Memory Loss Disorders and Personal Identity

When you ask someone, what is their personal identity? That person is more likely to answer that it’s an aspect of their lives that they have no control over, such as skin color, religion, or culture. While that still remains true, but what is the main aspect that includes all of the above? The answer to that question would be the memory.


Memory, as Stephen Hawking argued, corresponds to the human perception of time. He proceeded to explain that the things we remember are in the past and we cannot move forward in time if we don’t remember what our current selves have done in the past.
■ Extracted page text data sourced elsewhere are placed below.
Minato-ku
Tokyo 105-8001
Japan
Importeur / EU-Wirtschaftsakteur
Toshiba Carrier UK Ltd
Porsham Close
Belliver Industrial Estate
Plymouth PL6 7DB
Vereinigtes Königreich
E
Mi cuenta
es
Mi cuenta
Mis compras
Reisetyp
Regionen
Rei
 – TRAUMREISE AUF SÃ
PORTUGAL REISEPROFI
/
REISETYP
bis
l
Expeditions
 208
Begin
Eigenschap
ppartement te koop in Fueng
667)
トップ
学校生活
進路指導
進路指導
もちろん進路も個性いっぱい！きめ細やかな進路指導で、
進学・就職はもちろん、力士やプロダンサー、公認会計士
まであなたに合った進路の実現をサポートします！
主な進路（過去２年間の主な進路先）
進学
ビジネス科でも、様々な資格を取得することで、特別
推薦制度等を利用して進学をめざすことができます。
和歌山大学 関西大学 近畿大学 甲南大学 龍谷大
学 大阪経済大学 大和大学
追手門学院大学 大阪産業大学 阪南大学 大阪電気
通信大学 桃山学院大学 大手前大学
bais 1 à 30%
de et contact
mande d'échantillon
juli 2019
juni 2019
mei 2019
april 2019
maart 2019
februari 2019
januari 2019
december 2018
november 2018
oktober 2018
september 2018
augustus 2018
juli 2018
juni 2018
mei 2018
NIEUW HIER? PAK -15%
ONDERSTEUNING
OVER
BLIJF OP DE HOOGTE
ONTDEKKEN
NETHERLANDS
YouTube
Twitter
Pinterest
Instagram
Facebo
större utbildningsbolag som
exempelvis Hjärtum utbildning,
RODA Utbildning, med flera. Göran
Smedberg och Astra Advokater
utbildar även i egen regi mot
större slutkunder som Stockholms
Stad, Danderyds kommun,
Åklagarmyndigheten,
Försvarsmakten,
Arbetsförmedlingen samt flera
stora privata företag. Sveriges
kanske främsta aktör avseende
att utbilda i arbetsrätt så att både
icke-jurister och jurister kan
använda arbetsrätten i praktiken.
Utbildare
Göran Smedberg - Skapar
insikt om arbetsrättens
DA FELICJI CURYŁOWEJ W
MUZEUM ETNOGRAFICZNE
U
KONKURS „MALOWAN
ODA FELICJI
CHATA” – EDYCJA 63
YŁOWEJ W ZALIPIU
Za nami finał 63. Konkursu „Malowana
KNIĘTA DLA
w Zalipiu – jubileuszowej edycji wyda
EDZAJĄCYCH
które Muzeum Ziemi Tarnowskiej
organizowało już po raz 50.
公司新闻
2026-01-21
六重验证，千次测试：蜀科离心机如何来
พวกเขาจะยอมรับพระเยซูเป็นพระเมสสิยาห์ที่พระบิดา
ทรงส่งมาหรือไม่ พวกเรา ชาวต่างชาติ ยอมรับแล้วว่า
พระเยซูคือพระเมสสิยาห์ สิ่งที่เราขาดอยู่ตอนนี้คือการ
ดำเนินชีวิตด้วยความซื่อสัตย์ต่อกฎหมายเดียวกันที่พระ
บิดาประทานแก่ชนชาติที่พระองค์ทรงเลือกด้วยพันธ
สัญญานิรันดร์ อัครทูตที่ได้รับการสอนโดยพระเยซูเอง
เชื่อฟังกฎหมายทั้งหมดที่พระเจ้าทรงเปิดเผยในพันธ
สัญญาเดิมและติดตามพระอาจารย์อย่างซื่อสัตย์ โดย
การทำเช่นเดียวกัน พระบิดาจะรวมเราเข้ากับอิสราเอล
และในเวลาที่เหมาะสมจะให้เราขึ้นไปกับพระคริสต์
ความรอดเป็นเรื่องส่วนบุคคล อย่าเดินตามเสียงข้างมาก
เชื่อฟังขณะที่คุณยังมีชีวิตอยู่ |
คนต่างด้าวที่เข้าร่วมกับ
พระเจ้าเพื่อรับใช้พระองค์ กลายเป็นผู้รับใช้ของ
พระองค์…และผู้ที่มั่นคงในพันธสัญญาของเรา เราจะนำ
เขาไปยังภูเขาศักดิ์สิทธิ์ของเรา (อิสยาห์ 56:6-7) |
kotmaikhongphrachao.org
Memory is an important factor to know where we are in life, it supplies us with sanity and mindfulness. Since memory evokes past occurrences, people are self-aware. In other words, you are aware of yourself, your thoughts, and your feelings as a being because your brain stores previous events that happened in your life, which affects your future action and behavior. That is why people who suffer from memory loss disorders cannot develop a personal identity.


Memory loss patients wander with no previous recollection of what or who they are. Without a memory, there is no identity. And many of memory-loss patients suffer from identity-related issues, the most common being Amnesia and Alzheimer.


Amnesia emerges with head injuries, whether from incidents or surgeries. In fact, researchers at the University of Toronto’s Faculty of Medicine have discovered that anesthetics induce memory loss for people undergoing surgeries. Though they didn’t find a definite link yet, one scientist explained that anesthetics can serve as an influencer on mental activity. Head trauma associated with comas can have many long-term threats, including affecting one’s ability to remember when aging. Patients who have suffered from head trauma are more likely to be vulnerable to memory diseases when growing old.


Contrary to popular belief, Alzheimer’s is not a normal part of aging, the risks just intensify when age increases. Alzheimer’s is the main cause of about 60% to 70% cases of dementia. It worsens over time and dementia symptoms consequently worsen too. As the disease exacerbates, the patient begins to suffer from disorientation, loss of enthusiasm, and no self-control. Unfortunately, there is no cure for Alzheimer’s, but scientists are researching for treatments to change how the disease affects people and enhance the quality of life for people with Dementia.